Brief → Quote the passage on environmental and scientific work in the oil and gas industry word for word, from "Cindy Ong is" to "such the Beetaloo sub-basin.".

━━ Text provided ━━

Using her skills, she manages environmental consultants brought onto projects. She helps them understand what their environmental commitments are, and get the workforce engaged about the environment. She’s passionate about “getting them to understand why issues are relevant to them.”
She’s encouraging others within the organisation to become really good advocates for the environment.
“I think it’s really exciting times for us in the industry, there’s so much research coming out. Positions on things like climate change and the drive in organisations, including our own, around reducing emissions. Even just the research around animals and migratory pathways.”
“You feel empowered to run with things. You are part of the solution,” says Tegan. “The two go together quite well.”
The CSIRO scientist
The oil and gas industry is increasingly collaborating with independent organisations such as the CSIRO.
GISERA – which is the CSIRO’s Gas Industry Social and Environmental Research Alliance – is an example of how working with industry has evolved.
Even though some of the funding comes from gas industry companies, their aim is both to provide and protect research independence. Often the projects undertaken reflect the interests and concerns of the community that could be impacted, mostly in regards to social and environmental impacts. The research outputs from GISERA is also made publicly available for transparency.
Cindy Ong is a CSIRO Principal Research Scientist conducting greenhouse gas research using proximal and remote sensing technology.
Her current project in the Northern Territory is documenting baseline methane emissions prior to the development of shale gas in the Beetaloo sub-basin. It involves collecting data from methane detectors fitted in vehicles, collecting continuous measurement across three survey expeditions covering a total distance of around 15,000 kms.
This kind of groundwork provides a comprehensive understanding of the current state and allows future changes in emissions to be measured. This level of monitoring would not normally be captured and that’s why Cindy believes it’s important for scientists to work alongside the oil and gas industry as well as the regulators and other stakeholders to help advance scientific understanding in areas such the Beetaloo sub-basin.
“Industry, government and communities all share keen interest in making sure any development occurs in a sustainable manner,” says Cindy. “That’s why it’s so important to have high quality, independent scientific research results as a basis for developing policy and making decisions.”
“It is rewarding to work alongside the industry, regulators and other stakeholders to develop practical solutions be it a piece of technology or algorithm or method that will actually be used operationally into the future.”

━━━
━━ Provided data ━━

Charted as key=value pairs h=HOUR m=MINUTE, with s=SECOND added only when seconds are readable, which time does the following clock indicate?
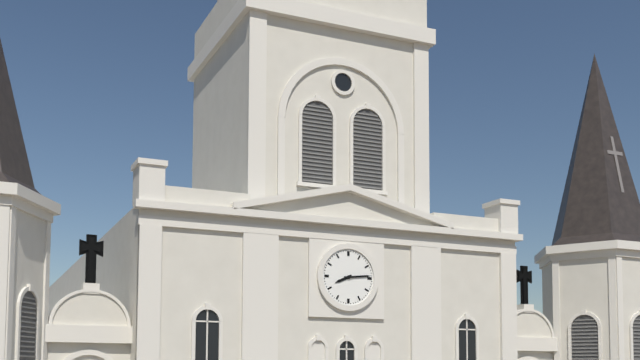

━━━

Solution to this problem →
Cindy Ong is a CSIRO Principal Research Scientist conducting greenhouse gas research using proximal and remote sensing technology.
Her current project in the Northern Territory is documenting baseline methane emissions prior to the development of shale gas in the Beetaloo sub-basin. It involves collecting data from methane detectors fitted in vehicles, collecting continuous measurement across three survey expeditions covering a total distance of around 15,000 kms.
This kind of groundwork provides a comprehensive understanding of the current state and allows future changes in emissions to be measured. This level of monitoring would not normally be captured and that’s why Cindy believes it’s important for scientists to work alongside the oil and gas industry as well as the regulators and other stakeholders to help advance scientific understanding in areas such the Beetaloo sub-basin.